The Book of Mormon is a sacred text of the Latter Day Saints that was originally published in 1830 by Joseph Smith (1805-1844). Smith claimed that he was guided by an angel to a set of golden plates on which were inscribed a history of ancient American civilizations in a language Smith referred to as Reformed Egyptian. The Book of Mormon itself is Smith’s claimed translation from the plates into English. Eleven other individuals signed affidavits asserting that they had witnessed the golden plates; other than this, the plates have never been seen. The only possible example of writing from them is the Anton transcript.

The first edition of the Book of Mormon itself was created as a collaboration of Joseph Smith with several scribes, including Oliver Cowdery. However, some maintain that Sidney Ridgon was the main architect of the text and that he pulled a great deal of material from writings of Solomon Spalding (1761-1816); this is known as the Spalding-Rigdon theory of Book of Mormon authorship.

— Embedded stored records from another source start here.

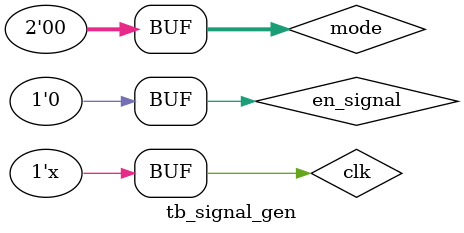
<source format=v>
`timescale 1ps / 1ps

module tb_signal_gen;

reg clk;
reg [1:0] mode;
reg en_signal;
wire send;
wire load;
wire baudrate;
wire en_clk_B;
wire aux1;
wire aux2;

signal_gen #(3, 150) dut1(
    .clk(clk),
    .mode(mode),
    .en_signal(en_signal),
    .send(send),
    .load(load),
    .baudrate(baudrate),
    .en_clk_B(en_clk_B),
    .aux1(aux1),
    .aux2(aux2)
        );


initial begin
    clk = 0;
    mode = 2'b00;
    #1000 
    mode = 2'b01;
    #10000
    mode = 2'b10;
    #1000
    en_signal = 1;
    #10
    en_signal = 0;
    #1000
    en_signal = 1;
    #10
    en_signal = 0;
    #2000
    mode = 2'b01; 
    #2000
    mode = 2'b00;
    #2000
    mode = 2'b10;
    en_signal = 1;
    #10
    en_signal = 0;
    #1000
    en_signal = 1;
    #500
    en_signal = 0;
    #2000
    mode = 2'b00;
    
    end 

always begin
    #5 clk = ~clk; 
end

endmodule

</source>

This problem involves reading several materials related to the authorship question of the Book of Mormon and answering questions about the design and methodology of authorship studies. The focus is thus less on the conclusions reached, but more on the methodology used.

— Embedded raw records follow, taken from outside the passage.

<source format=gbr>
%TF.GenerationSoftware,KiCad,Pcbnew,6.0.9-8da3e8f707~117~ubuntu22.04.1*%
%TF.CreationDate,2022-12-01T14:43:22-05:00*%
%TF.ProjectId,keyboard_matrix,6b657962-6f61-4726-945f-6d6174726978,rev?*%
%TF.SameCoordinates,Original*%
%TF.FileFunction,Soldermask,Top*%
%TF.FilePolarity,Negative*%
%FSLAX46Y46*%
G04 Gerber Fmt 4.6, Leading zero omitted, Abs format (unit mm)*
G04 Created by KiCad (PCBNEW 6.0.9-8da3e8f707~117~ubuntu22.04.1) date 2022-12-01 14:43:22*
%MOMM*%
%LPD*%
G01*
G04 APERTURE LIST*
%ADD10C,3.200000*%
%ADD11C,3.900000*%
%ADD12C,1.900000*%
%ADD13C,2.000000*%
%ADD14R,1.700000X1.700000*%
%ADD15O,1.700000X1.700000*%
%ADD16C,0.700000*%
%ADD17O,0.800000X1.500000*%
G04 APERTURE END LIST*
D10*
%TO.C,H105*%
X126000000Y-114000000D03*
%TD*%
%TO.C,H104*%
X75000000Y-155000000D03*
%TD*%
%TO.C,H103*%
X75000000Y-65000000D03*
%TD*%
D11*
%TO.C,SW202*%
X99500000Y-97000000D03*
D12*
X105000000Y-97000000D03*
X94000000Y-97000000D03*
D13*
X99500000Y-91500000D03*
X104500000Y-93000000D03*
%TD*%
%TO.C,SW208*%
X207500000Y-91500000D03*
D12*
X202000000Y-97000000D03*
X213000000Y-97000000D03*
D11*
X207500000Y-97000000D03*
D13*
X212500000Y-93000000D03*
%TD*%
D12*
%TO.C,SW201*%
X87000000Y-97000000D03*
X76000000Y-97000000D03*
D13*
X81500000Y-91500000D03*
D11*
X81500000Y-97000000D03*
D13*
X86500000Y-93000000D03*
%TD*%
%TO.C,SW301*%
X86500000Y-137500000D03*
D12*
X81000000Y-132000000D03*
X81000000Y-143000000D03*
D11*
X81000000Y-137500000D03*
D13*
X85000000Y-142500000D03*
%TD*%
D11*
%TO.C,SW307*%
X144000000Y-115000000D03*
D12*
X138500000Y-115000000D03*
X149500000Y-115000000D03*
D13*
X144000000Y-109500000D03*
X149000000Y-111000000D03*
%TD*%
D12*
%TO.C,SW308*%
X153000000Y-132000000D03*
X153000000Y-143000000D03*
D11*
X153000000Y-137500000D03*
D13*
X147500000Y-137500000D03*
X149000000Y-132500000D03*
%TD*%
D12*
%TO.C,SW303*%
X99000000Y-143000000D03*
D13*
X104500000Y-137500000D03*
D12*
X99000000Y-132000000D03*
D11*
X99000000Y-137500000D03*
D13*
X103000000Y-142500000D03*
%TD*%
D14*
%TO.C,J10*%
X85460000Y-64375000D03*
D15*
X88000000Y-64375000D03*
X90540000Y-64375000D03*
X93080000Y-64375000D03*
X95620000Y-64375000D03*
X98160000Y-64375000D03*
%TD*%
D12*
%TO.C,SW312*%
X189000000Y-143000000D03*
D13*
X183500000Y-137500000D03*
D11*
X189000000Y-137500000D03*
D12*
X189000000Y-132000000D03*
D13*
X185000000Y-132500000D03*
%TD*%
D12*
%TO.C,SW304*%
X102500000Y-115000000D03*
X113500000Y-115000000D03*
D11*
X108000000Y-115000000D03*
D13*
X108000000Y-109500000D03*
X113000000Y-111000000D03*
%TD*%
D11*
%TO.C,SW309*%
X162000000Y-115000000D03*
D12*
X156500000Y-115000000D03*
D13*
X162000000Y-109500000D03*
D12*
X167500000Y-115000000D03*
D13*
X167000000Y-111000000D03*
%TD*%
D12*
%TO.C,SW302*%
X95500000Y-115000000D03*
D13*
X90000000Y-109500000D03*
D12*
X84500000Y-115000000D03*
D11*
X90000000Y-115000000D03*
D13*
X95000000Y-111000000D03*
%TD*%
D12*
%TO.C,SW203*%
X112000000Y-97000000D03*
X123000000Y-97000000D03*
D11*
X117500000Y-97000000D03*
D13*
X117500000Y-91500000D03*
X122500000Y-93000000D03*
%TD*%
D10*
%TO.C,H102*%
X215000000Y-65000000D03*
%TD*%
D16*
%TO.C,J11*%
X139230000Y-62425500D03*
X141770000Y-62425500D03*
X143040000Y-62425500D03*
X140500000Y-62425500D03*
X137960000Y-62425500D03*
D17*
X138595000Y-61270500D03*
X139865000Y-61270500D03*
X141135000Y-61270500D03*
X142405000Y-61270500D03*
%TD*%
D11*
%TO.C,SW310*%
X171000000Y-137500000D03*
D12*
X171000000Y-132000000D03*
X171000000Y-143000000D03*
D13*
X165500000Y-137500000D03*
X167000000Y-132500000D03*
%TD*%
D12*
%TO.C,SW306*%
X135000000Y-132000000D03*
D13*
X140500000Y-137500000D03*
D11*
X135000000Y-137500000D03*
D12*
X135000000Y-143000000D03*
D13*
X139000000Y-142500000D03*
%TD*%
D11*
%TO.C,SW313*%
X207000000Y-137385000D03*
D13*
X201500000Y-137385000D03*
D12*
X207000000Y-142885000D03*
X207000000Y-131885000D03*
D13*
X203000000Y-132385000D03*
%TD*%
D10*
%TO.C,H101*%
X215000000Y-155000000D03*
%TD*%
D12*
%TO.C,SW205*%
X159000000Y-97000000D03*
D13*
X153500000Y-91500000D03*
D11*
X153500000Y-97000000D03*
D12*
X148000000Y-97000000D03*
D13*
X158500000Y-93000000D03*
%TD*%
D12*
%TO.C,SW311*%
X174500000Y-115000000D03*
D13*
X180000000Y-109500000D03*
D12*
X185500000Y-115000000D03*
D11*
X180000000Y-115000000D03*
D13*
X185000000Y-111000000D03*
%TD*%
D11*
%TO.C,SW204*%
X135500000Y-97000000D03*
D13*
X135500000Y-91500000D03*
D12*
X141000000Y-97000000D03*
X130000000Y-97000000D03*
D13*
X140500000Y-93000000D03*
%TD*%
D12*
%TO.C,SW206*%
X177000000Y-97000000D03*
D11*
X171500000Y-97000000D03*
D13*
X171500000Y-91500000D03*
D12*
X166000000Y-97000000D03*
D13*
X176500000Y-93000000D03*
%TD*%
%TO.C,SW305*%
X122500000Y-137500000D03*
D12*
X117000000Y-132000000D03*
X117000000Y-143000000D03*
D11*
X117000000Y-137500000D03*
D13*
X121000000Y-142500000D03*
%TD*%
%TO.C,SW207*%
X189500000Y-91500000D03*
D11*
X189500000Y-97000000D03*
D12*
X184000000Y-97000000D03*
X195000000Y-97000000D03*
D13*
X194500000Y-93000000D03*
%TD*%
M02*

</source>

Read the questions below now, but before answering them, read the following:

Questions (5 points each)

  1. Jockers et al criticize the work by Larsen et al (1980) and Hilton (1988). Briefly explain two of their criticisms (1-2 paragraphs each).
  2. Why do Jockers et al. exclude John Smith as a possible author in their study? Do you think they are justified in doing so?
  3. Why are Henry Wordsworth Longfellow and Joel Barlow included as possible authors in the Jockers et al study? (Say both why they are included in the study and why it wasn’t some other author, say Ben Franklin or Neil Gaiman.)
  4. Jockers et al narrow down the possible set of words they could use to just 110 word features. Why did they make sure that each word was seen at least once with each author? Why did they exclude “god”, “ye”, “thy” and “behold”?
  5. In three to four paragraphs, give your thoughts on the methodology used by Jockers et al and whether you think it was valid or whether there are problems with it. It’s fine to use just the materials given above, but you are welcome to use other sources. For example, Jockers has a more recent article that supports the exclusion of Smith as a possible author:

Problem 4 (15 points)

The use of machine learning for authorship attribution has typically been applied to small datasets with few possible authors, such as studies about the Federalist Papers and the Book of Mormon studies discussed in the previous problem. However, there is a lot of recent work on deanonymization on the internet based on various types of information associated with our individual actions and profiles. Arvind Narayan (a graduate of UT Austin) worked on deanonymization of the Netflix challenge dataset, showing that some people could be identified based on their movie preferences when cross-compared with IMDb users. He and other colleagues recently published a paper that shows, for the first time, that large-scale authorship attribution is feasible (in their case, testing with 100,000 authors) and accurate enough to be useful in authorship attribution use cases. For example, in their experiments, in 35% of their test cases, the correct author is in the top 20 authors predicted by their model. Given that this is out of 100,000 authors, that is quite significant.

With that background, read Narayan’s blog post about the paper:

Based on that, answer the following questions in 2-3 paragraphs each (5 points each).

  1. Briefly discuss some differences between this study and the Jockers et al study. As one thing to consider, do you think there is anything done in one of the studies that would be interesting to consider or valuable in the other context?
  2. Why is confidence estimation (how confident the classifier is in its assignments) an important aspect of the work?
  3. Discuss the impacts you see coming from work like this. Do you think it is possible for people to change their behavior to mask their stylistic profile? Does it worry you? Consider the world in general, for example the use of social media in the Arab uprisings and censorship in China.